Just looking at the install.log for example ATLAS was trying over 600 times to compile fc.c
[chris@thinkpad sage-4.7.1]$ cat install.log | grep -c "sage-4.7.1/spkg/build/atlas-3.8.3.p16/ATLAS-build/../src//tune/blas/gemm/fc.c" 648
Attatched:
install.log.lzma cat /proc/meminfo >proc_meminfo cat /proc/cpuinfo >proc_cpuinfo
Here you can see that there are some crashes in "ATLAS-build/tune/blas/":
cat /var/log/messages |grep abrt |grep "Aug 26 18" >abrt.log
I've also tried disabling cpu throttling with no effect.
sudo cpupower frequency-set -g performance
And the workaround from comment 40:
$ sudo yum install atlas atlas-devel $ rpm -q atlas atlas-3.8.4-1.fc16.x86_64 $ sudo mkdir /opt/atlas/ $ #sudo ln -s /usr/lib/atlas /opt/atlas/lib $ sudo ln -s /usr/lib64/atlas /opt/atlas/lib $ sudo mkdir /opt/atlas/include $ sudo ln -s /usr/include/atlas /opt/atlas/include/atlas $ export SAGE_ATLAS_LIB=/opt/atlas $ export MAKE="make -j6" $ make
But make will fail (see install_with_system_atlas.tar.lzma) because /opt/atlas/lib only contains shared objects and no static library files.
"Unable to find one of liblapack.a, libcblas.a, libatlas.a or libf77blas.a in the directory /opt/atlas/lib"
$ ls /opt/atlas/lib libatlas.so libcblas.so libclapack.so libf77blas.so liblapack.so libptcblas.so libptf77blas.so libatlas.so.3 libcblas.so.3 libclapack.so.3 libf77blas.so.3 liblapack.so.3 libptcblas.so.3 libptf77blas.so.3 libatlas.so.3.0 libcblas.so.3.0 libclapack.so.3.0 libf77blas.so.3.0 liblapack.so.3.0 libptcblas.so.3.0 libptf77blas.so.3.0
What should I do next? If you need more information to fix this bug please ask.
chris
Changed 11 years ago by
Changed 11 years ago by
Changed 11 years ago by
Changed 11 years ago by
Changed 11 years ago by
comment:48 Changed 11 years ago by
Can you try the new atlas spkg, which is included in Sage-4.7.2.alpha1 or higher? This will at the very least let you use the system-wide atlas install.

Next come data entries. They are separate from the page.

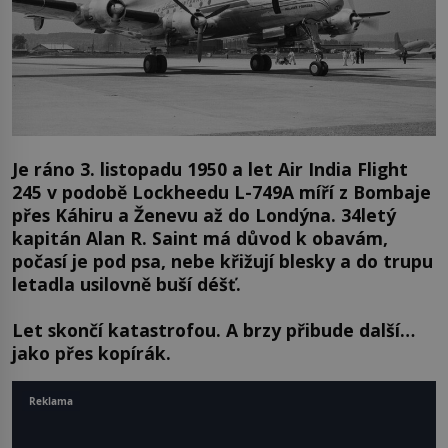
Je ráno 3. listopadu 1950 a let Air India Flight
245 v podobě Lockheedu L-749A míří z Bombaje
přes Káhiru a Ženevu až do Londýna. 34letý
kapitán Alan R. Saint má důvod k obavám,
počasí je pod psa, nebe křižují blesky a do trupu
letadla usilovně buší déšť.
Let skončí katastrofou. A brzy přibude další…
jako přes kopírák.
Reklama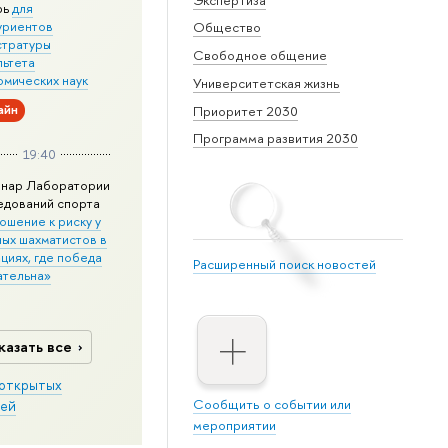
рь
для
уриентов
Общество
стратуры
Свободное общение
льтета
омических наук
Университетская жизнь
айн
Приоритет 2030
Программа развития 2030
19:40
нар Лаборатории
едований спорта
ошение к риску у
ных шахматистов в
циях, где победа
Расширенный поиск новостей
ательна»
казать все
открытых
Сообщить о событии или
ей
мероприятии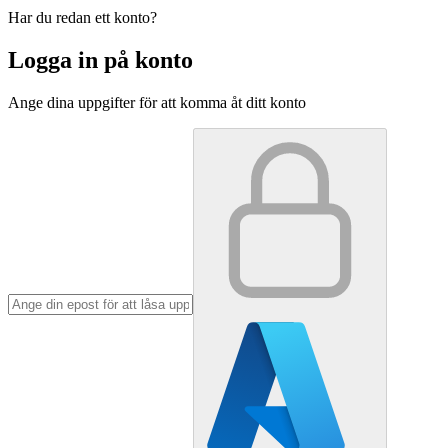
Har du redan ett konto?
Logga in på konto
Ange dina uppgifter för att komma åt ditt konto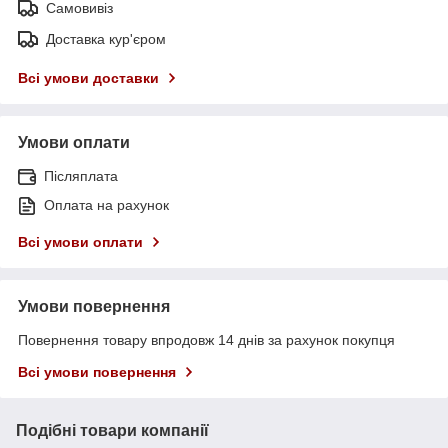
Самовивіз
Доставка кур'єром
Всі умови доставки
Умови оплати
Післяплата
Оплата на рахунок
Всі умови оплати
Умови повернення
Повернення товару впродовж 14 днів за рахунок покупця
Всі умови повернення
Подібні товари компанії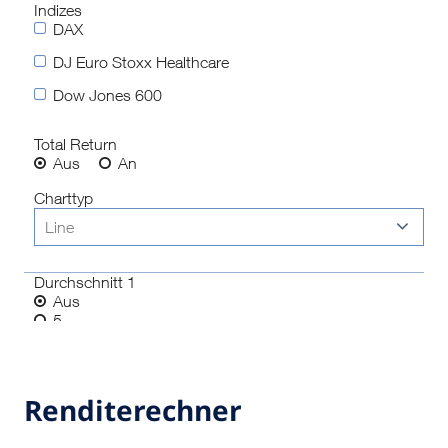
Renditerechner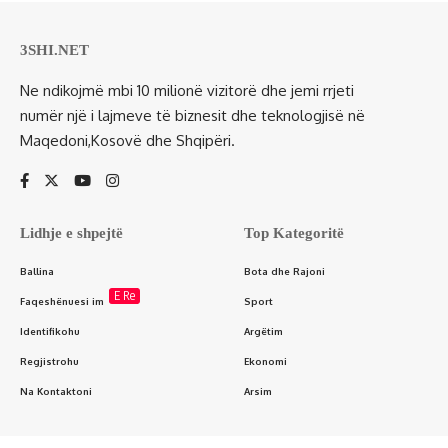
3SHI.NET
Ne ndikojmë mbi 10 milionë vizitorë dhe jemi rrjeti
numër një i lajmeve të biznesit dhe teknologjisë në
Maqedoni,Kosovë dhe Shqipëri.
Lidhje e shpejtë
Top Kategoritë
Ballina
Bota dhe Rajoni
E Re
Faqeshënuesi im
Sport
Identifikohu
Argëtim
Regjistrohu
Ekonomi
Na Kontaktoni
Arsim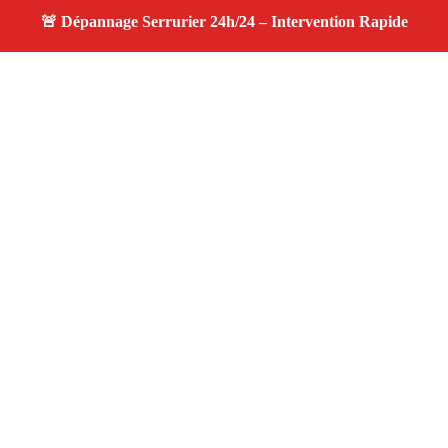
À propos changement serrure
changement serrure — Serrurier disponible à Istres —
Intervention d’urgence, service professionnel et devis
gratuit.
Adresse : Istres 13800
Téléphone :
06 28 31 86 20
Horaires :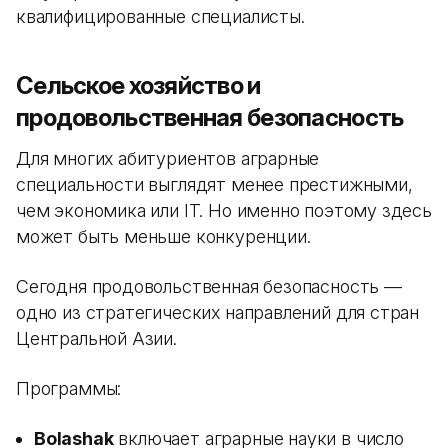
квалифицированные специалисты.
Сельское хозяйство и
продовольственная безопасность
Для многих абитуриентов аграрные
специальности выглядят менее престижными,
чем экономика или IT. Но именно поэтому здесь
может быть меньше конкуренции.
Сегодня продовольственная безопасность —
одно из стратегических направлений для стран
Центральной Азии.
Программы:
Bolashak
включает аграрные науки в число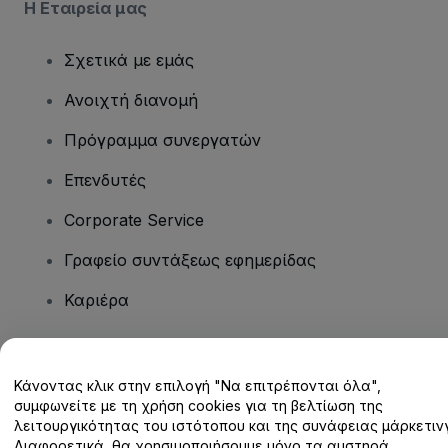
Η Εταιρεία μας
Σχετικά με εμάς
Ανοιχτή διανομή
Πρόγραμμα συνεργατών
Επενδυτές
Corporate Service
Γραφείο συντάξεως εφημερίδας
Καριέρα
Έχετε ερωτήσεις;
Κάνοντας κλικ στην επιλογή "Να επιτρέπονται όλα",
συμφωνείτε με τη χρήση cookies για τη βελτίωση της
Κέντρο βοήθειας / Επικοινωνήστε μαζί μας
λειτουργικότητας του ιστότοπου και της συνάφειας μάρκετινγ
Διαφορετικά, θα χρησιμοποιήσουμε μόνο τα αυστηρά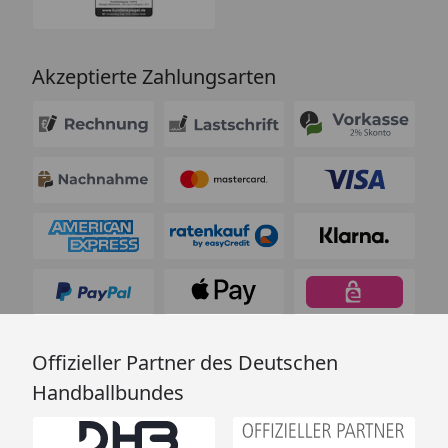
Akzeptierte Zahlungsarten
Offizieller Partner des Deutschen
Handballbundes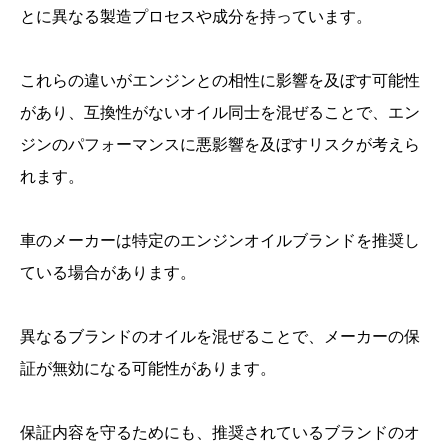
とに異なる製造プロセスや成分を持っています。
これらの違いがエンジンとの相性に影響を及ぼす可能性
があり、互換性がないオイル同士を混ぜることで、エン
ジンのパフォーマンスに悪影響を及ぼすリスクが考えら
れます。
車のメーカーは特定のエンジンオイルブランドを推奨し
ている場合があります。
異なるブランドのオイルを混ぜることで、メーカーの保
証が無効になる可能性があります。
保証内容を守るためにも、推奨されているブランドのオ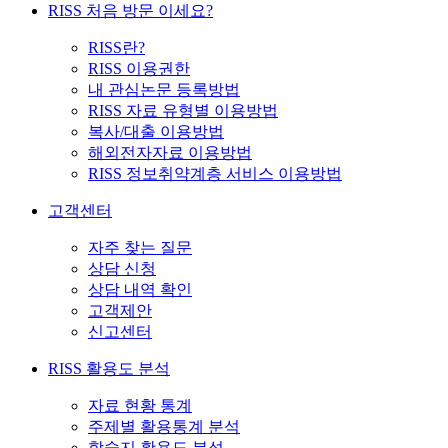
RISS 처음 방문 이세요?
RISS란?
RISS 이용권한
내 관심논문 등록방법
RISS 자료 유형별 이용방법
복사/대출 이용방법
해외전자자료 이용방법
RISS 정보취약계층 서비스 이용방법
고객센터
자주 찾는 질문
상담 신청
상담 내역 확인
고객제안
신고센터
RISS 활용도 분석
자료 현황 통계
주제별 활용통계 분석
학술지 활용도 분석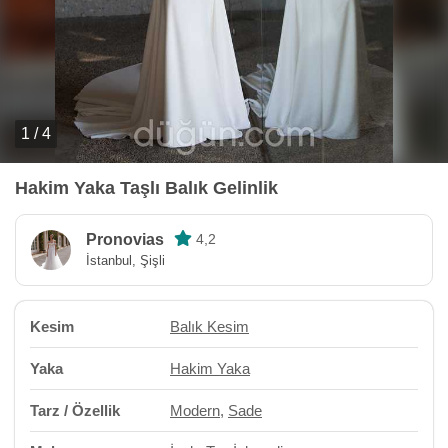
1 / 4
Hakim Yaka Taşlı Balık Gelinlik
Pronovias
4,2
İstanbul, Şişli
Kesim
Balık Kesim
Yaka
Hakim Yaka
Tarz / Özellik
Modern
,
Sade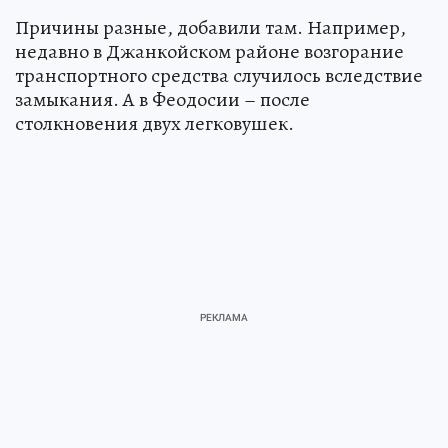
Причины разные, добавили там. Например,
недавно в Джанкойском районе возгорание
транспортного средства случилось вследствие
замыкания. А в Феодосии – после
столкновения двух легковушек.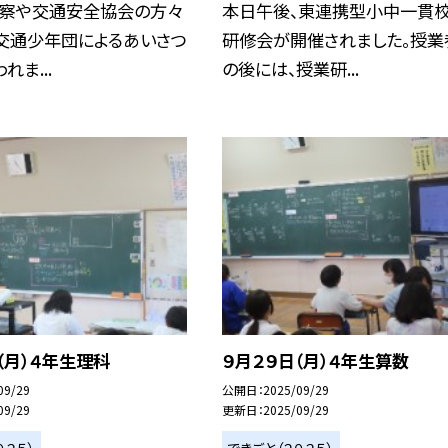
警察や交通安全協会の方々
本日午後、東連携型小中一貫
、交通少年団によるあいさつ
研修会が開催されました。授業
れま...
の後には、授業研...
（月）４年生理科
９月２９日（月）４年生算数
09/29
公開日
2025/09/29
09/29
更新日
2025/09/29
０２５）
できごと（２０２５）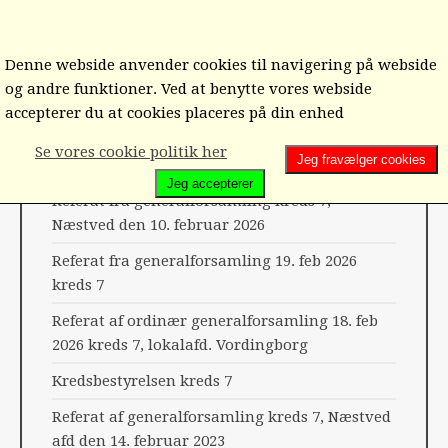
Denne webside anvender cookies til navigering på webside
og andre funktioner. Ved at benytte vores webside
Hjem
Kreds 7-12
Kreds 7
accepterer du at cookies placeres på din enhed
Se vores cookie politik her
SENESTE FRA KREDS 7
Jeg fravælger cookies
Jeg accepterer
Referat fra generalforsamling kreds 7,
Næstved den 10. februar 2026
Referat fra generalforsamling 19. feb 2026
kreds 7
Referat af ordinær generalforsamling 18. feb
2026 kreds 7, lokalafd. Vordingborg
Kredsbestyrelsen kreds 7
Referat af generalforsamling kreds 7, Næstved
afd den 14. februar 2023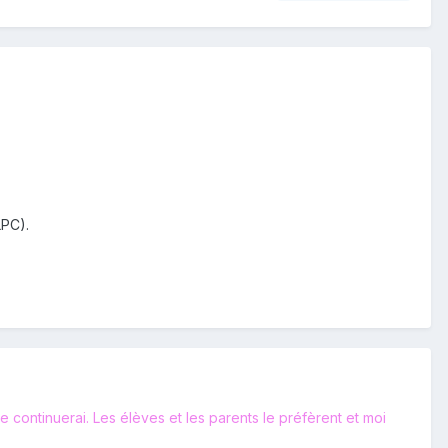
PC).
continuerai. Les élèves et les parents le préfèrent et moi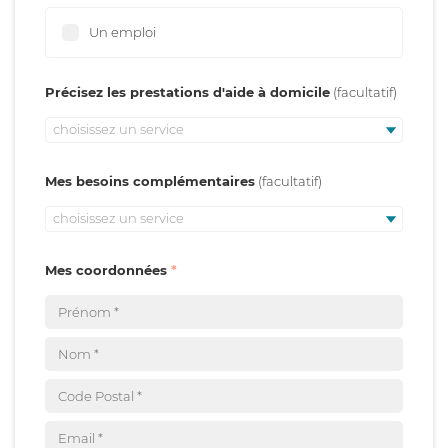
Un emploi
Précisez les prestations d'aide à domicile
choisissez un service
Mes besoins complémentaires
choisissez un service
Mes coordonnées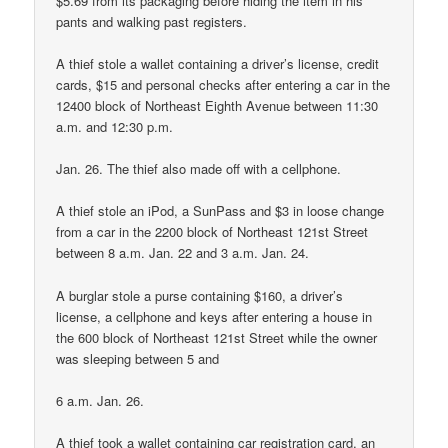
$5.69 from its packaging before hiding the item in his
pants and walking past registers.
A thief stole a wallet containing a driver’s license, credit
cards, $15 and personal checks after entering a car in the
12400 block of Northeast Eighth Avenue between 11:30
a.m. and 12:30 p.m.
Jan. 26. The thief also made off with a cellphone.
A thief stole an iPod, a SunPass and $3 in loose change
from a car in the 2200 block of Northeast 121st Street
between 8 a.m. Jan. 22 and 3 a.m. Jan. 24.
A burglar stole a purse containing $160, a driver’s
license, a cellphone and keys after entering a house in
the 600 block of Northeast 121st Street while the owner
was sleeping between 5 and
6 a.m. Jan. 26.
A thief took a wallet containing car registration card, an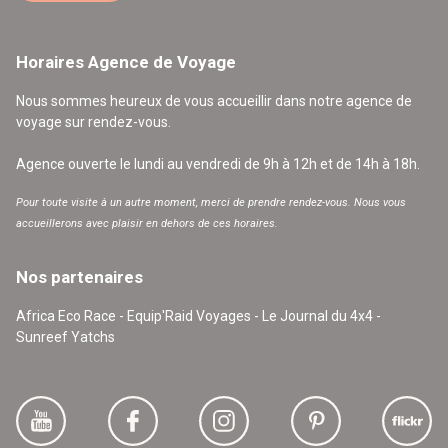
Horaires Agence de Voyage
Nous sommes heureux de vous accueillir dans notre agence de
voyage sur rendez-vous.
Agence ouverte le lundi au vendredi de 9h à 12h et de 14h à 18h.
Pour toute visite à un autre moment, merci de prendre rendez-vous. Nous vous
accueillerons avec plaisir en dehors de ces horaires.
Nos partenaires
Africa Eco Race - Equip'Raid Voyages - Le Journal du 4x4 -
Sunreef Yatchs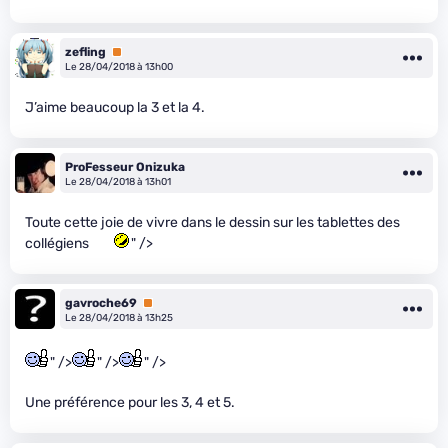
zefling
Premium
Le 28/04/2018 à 13h00
J’aime beaucoup la 3 et la 4.
ProFesseur Onizuka
Le 28/04/2018 à 13h01
Toute cette joie de vivre dans le dessin sur les tablettes des
collégiens
" />
gavroche69
Premium
Le 28/04/2018 à 13h25
" />
" />
" />
Une préférence pour les 3, 4 et 5.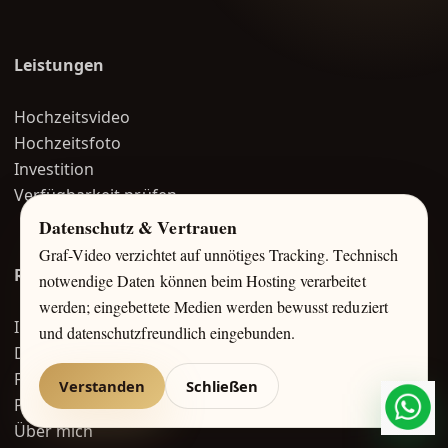
Leistungen
Hochzeitsvideo
Hochzeitsfoto
Investition
Verfügbarkeit prüfen
Datenschutz & Vertrauen
Graf-Video verzichtet auf unnötiges Tracking. Technisch
Rechtliches
notwendige Daten können beim Hosting verarbeitet
werden; eingebettete Medien werden bewusst reduziert
Impressum
und datenschutzfreundlich eingebunden.
Datenschutz
FAQ
Verstanden
Schließen
Portfolio
What
Über mich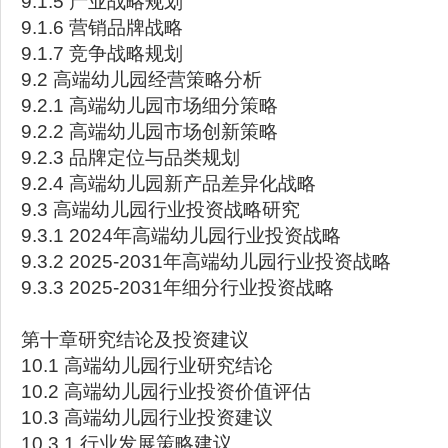
9.1.5 产业战略规划
9.1.6 营销品牌战略
9.1.7 竞争战略规划
9.2 高端幼儿园经营策略分析
9.2.1 高端幼儿园市场细分策略
9.2.2 高端幼儿园市场创新策略
9.2.3 品牌定位与品类规划
9.2.4 高端幼儿园新产品差异化战略
9.3 高端幼儿园行业投资战略研究
9.3.1 2024年高端幼儿园行业投资战略
9.3.2 2025-2031年高端幼儿园行业投资战略
9.3.3 2025-2031年细分行业投资战略
第十章研究结论及投资建议
10.1 高端幼儿园行业研究结论
10.2 高端幼儿园行业投资价值评估
10.3 高端幼儿园行业投资建议
10.3.1 行业发展策略建议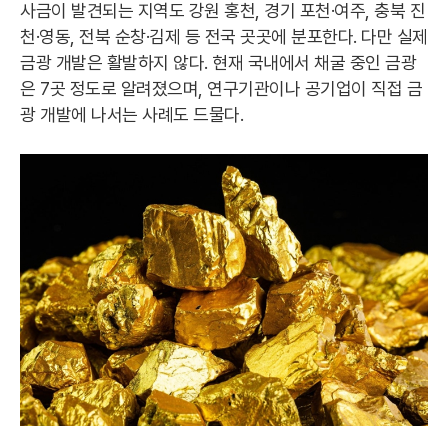
사금이 발견되는 지역도 강원 홍천, 경기 포천·여주, 충북 진
천·영동, 전북 순창·김제 등 전국 곳곳에 분포한다. 다만 실제
금광 개발은 활발하지 않다. 현재 국내에서 채굴 중인 금광
은 7곳 정도로 알려졌으며, 연구기관이나 공기업이 직접 금
광 개발에 나서는 사례도 드물다.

comment:49 Changed 11 years ago by
OK. Thanks I've updated ATLAS and now the system-wide atlas install works but the ATLAS build will still go into a loop.
$ wget http://boxen.math.washington.edu/home/release/sage-4.7.2.alpha2/sage-4.7.2.alpha2/spkg/standard/atlas-3.8.4.spkg $ cp atlas-3.8.4.spkg ~/excluded/sage-4.7.1/spkg/standard/
chris
comment:50 Changed 9 years ago by
- Milestone changed from sage-5.10 to sage-duplicate/invalid/wontfix
- Resolution set to worksforme
- Reviewers set to Jeroen Demeyer
- Status changed from new to closed
It's not clear whether there really is a problem, I don't know any recent reports of this. Many people have claimed that ATLAS goes into an infinite loop, but in reality they are just too impatient to wait for ATLAS to finish compiling.
In what version of Sage did you find this problem?
What was your most recent build of Sage that built without this problem?